**WHAT THIS TASK INVOLVES**
Please turn the records below into a Markdown table with the columns Row and Line, numbering each line in order and skipping blank lines. Leave the pictures out.

[Data excerpts]
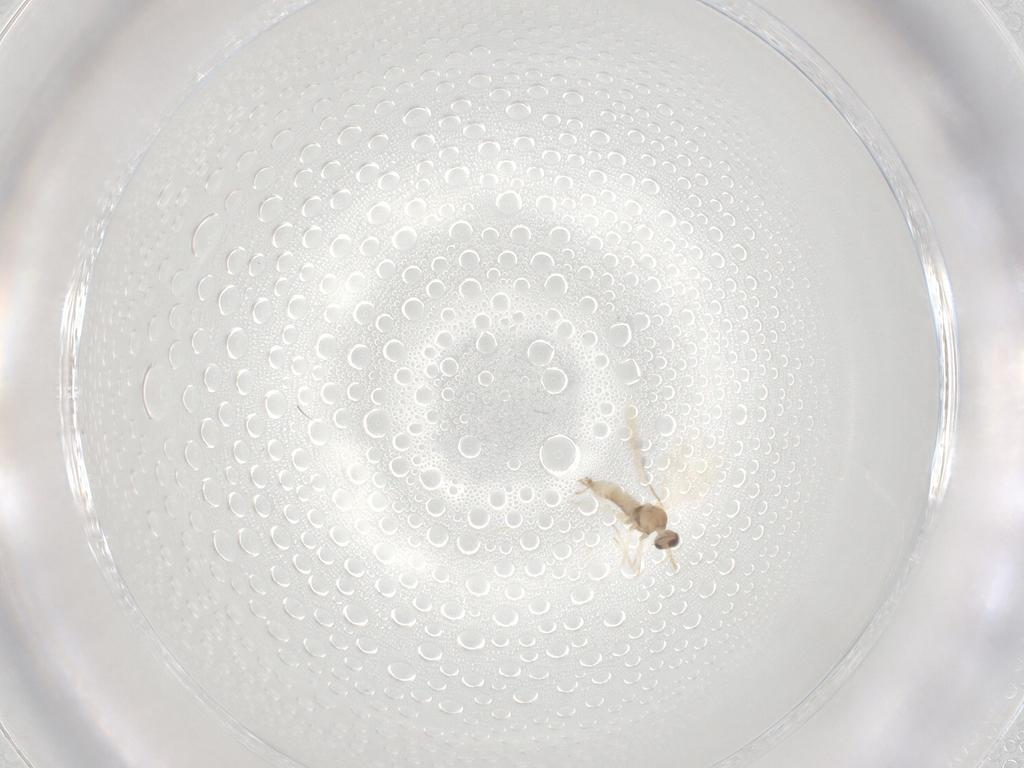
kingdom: Animalia
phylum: Arthropoda
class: Insecta
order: Diptera
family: Cecidomyiidae
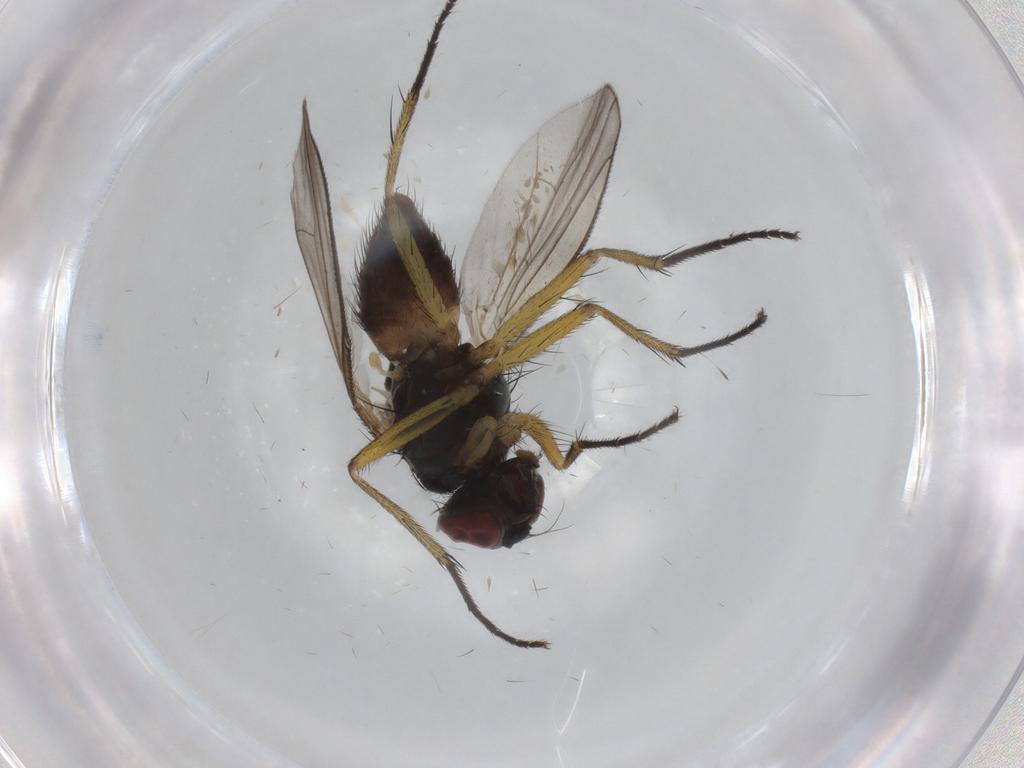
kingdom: Animalia
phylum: Arthropoda
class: Insecta
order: Diptera
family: Muscidae
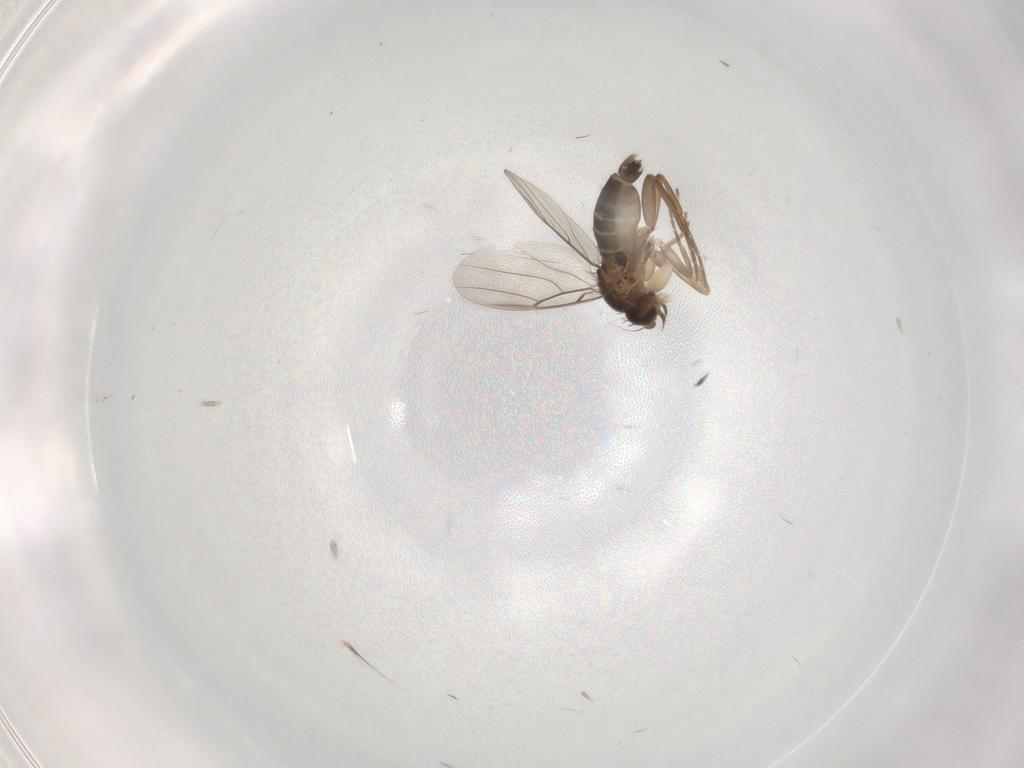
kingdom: Animalia
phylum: Arthropoda
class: Insecta
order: Diptera
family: Phoridae
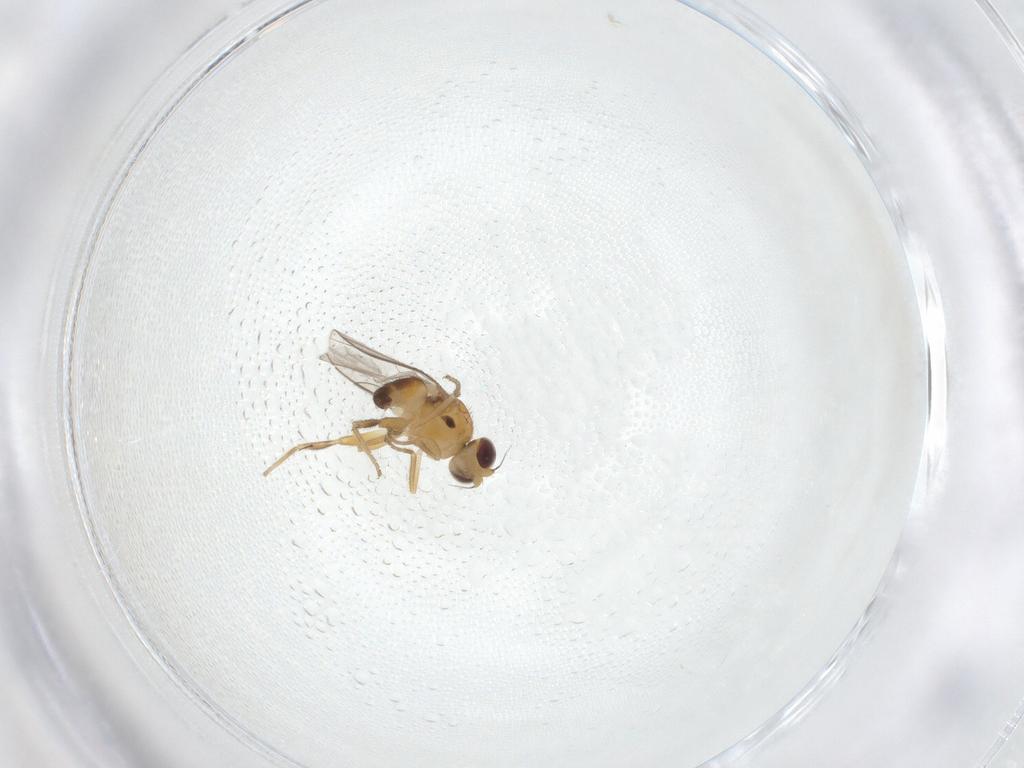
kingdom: Animalia
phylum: Arthropoda
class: Insecta
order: Diptera
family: Chloropidae
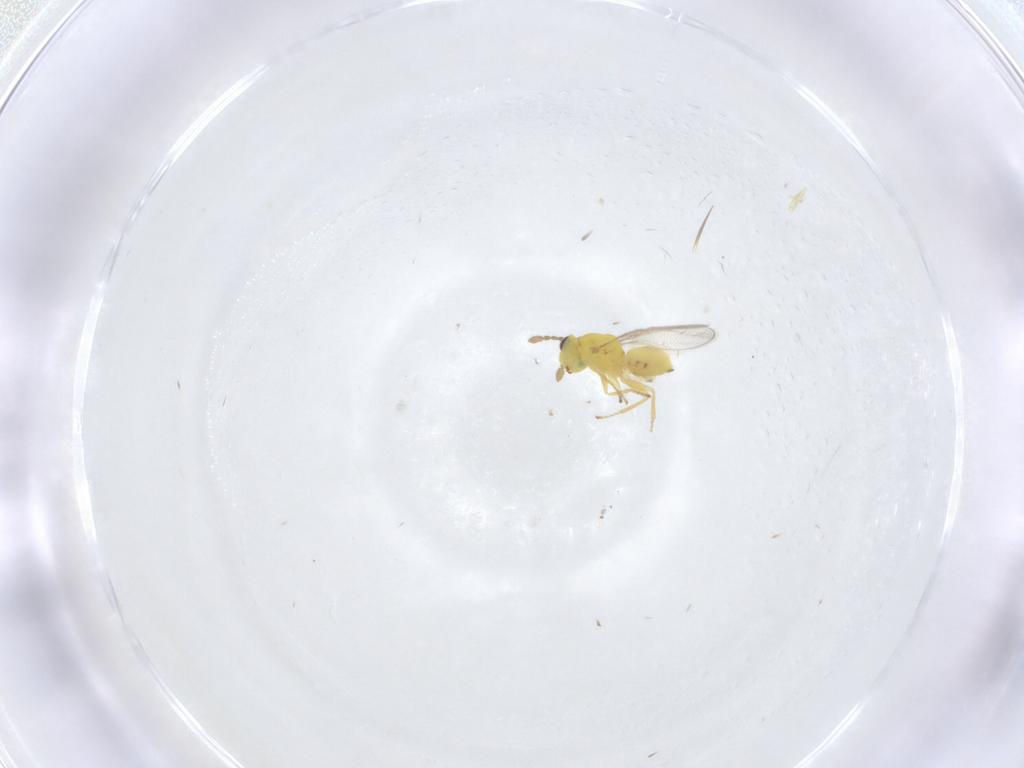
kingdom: Animalia
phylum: Arthropoda
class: Insecta
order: Hymenoptera
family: Eulophidae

**THE SOLUTION**
| Row | Line |
|---|---|
| 1 | kingdom: Animalia |
| 2 | phylum: Arthropoda |
| 3 | class: Insecta |
| 4 | order: Diptera |
| 5 | family: Cecidomyiidae |
| 6 | kingdom: Animalia |
| 7 | phylum: Arthropoda |
| 8 | class: Insecta |
| 9 | order: Diptera |
| 10 | family: Muscidae |
| 11 | kingdom: Animalia |
| 12 | phylum: Arthropoda |
| 13 | class: Insecta |
| 14 | order: Diptera |
| 15 | family: Phoridae |
| 16 | kingdom: Animalia |
| 17 | phylum: Arthropoda |
| 18 | class: Insecta |
| 19 | order: Diptera |
| 20 | family: Chloropidae |
| 21 | kingdom: Animalia |
| 22 | phylum: Arthropoda |
| 23 | class: Insecta |
| 24 | order: Hymenoptera |
| 25 | family: Eulophidae |